The past eight months or so have been really turbulent for me and full of change. Less than a year ago, I was married – for better or worse, until death do us part. I’m not bitter about that commitment falling through; in fact, if somebody had actually held me to the whole “death do us part” spiel, that would’ve been the real nightmare. I did not want to be married to my husband anymore.
But it’s meant a lot of changes for me in a really rapid space of time, and I’ve had to radically re-evaluate almost everything I know about my life.
One thing I know is that I love to write. But being divorced has meant that my dream of becoming a published author is going to be deferred a little bit because I’m no longer in a position to stay home and write instead of establishing a professional career.
Technically, I wasn’t in that position with my ex-husband either; he was underemployed, like everybody, but he also had expensive tastes that meant no salary he made would ever be enough. But he also wanted a stay-at-home wifey, so he encouraged my desire to not work. In practical terms, this made me responsible for all the housework except laundry (because he valued his clothes too much to gamble with my laundering style, which assumes that if a garment gets destroyed by machine-wash cold-water and tumble dry, I don’t want to own it anyway), and it didn’t leave much time or energy for writing, especially since being in a bad marriage is really demoralizing and draining.
Now my predicament has changed, and I have to do my part to keep my family afloat.
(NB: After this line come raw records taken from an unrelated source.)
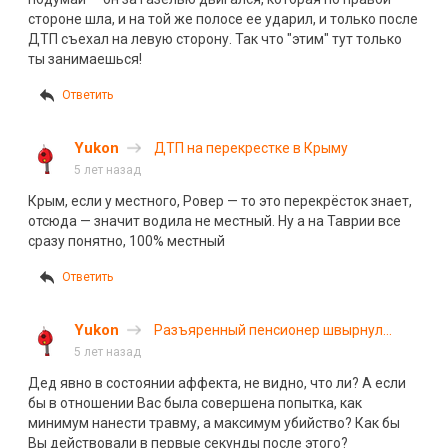
стороне шла, и на той же полосе ее ударил, и только после
ДТП съехал на левую сторону. Так что "этим" тут только
ты занимаешься!
Ответить
Yukon
ДТП на перекрестке в Крыму
5 лет назад
Крым, если у местного, Ровер — то это перекрёсток знает,
отсюда — значит водила не местный. Ну а на Таврии все
сразу понятно, 100% местный
Ответить
Yukon
Разъяренный пенсионер швырнул
велосипед в машину с детьми
5 лет назад
Дед явно в состоянии аффекта, не видно, что ли? А если
бы в отношении Вас была совершена попытка, как
минимум нанести травму, а максимум убийство? Как бы
Вы действовали в первые секунды после этого?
That will mean a career. It may involve some retraining so I have a broader base of jobs to choose from. And it will keep me very, very busy.
What will I write when I’m not writing for the Internet’s instant feedback? Image via eHow.
And my Daviraptor has made an interesting (and valid) point: that the time I spend writing short stories, blogging about something that pissed me off on Twitter, or critiquing Chick tracts could perhaps be more productively spent working on the actual novel if I weren’t so addicted to the instant gratification of immediate feedback I get online. Six people already liked ‘The Drink’, and I wrote it four days ago! Two comments! How validating! I love that validation, but I need to spend some time breaking my addiction to it, or I’ll never be able to write something as lengthy and dramatic as a novel.
So I’m going on hiatus. I might blog every now and again, if I feel a particularly strong urge to do so or if something really exciting is going on, but I’m cutting back a lot. This will mean cutting back the Chick Tract project . . . like cutting it to non-existence, with apologies to anybody who was enjoying it. And also with really strong encouragement for others – especially Eric Keys, who’s got the background for it - to visit Chick.com and take up my mantle as resident snarkifier of all things Chick.
Keep following me, though; the blog isn’t dead. You’re likely to hear from me if/when:
- I write an article for Friendly Atheist that I’m especially proud of.
- I learn something really interesting in either my novel research or job retraining.
- I write a piece of short fiction for some reason and decide it’s really good.
- I did something awesome around the city and the blogosphere needs to know about it.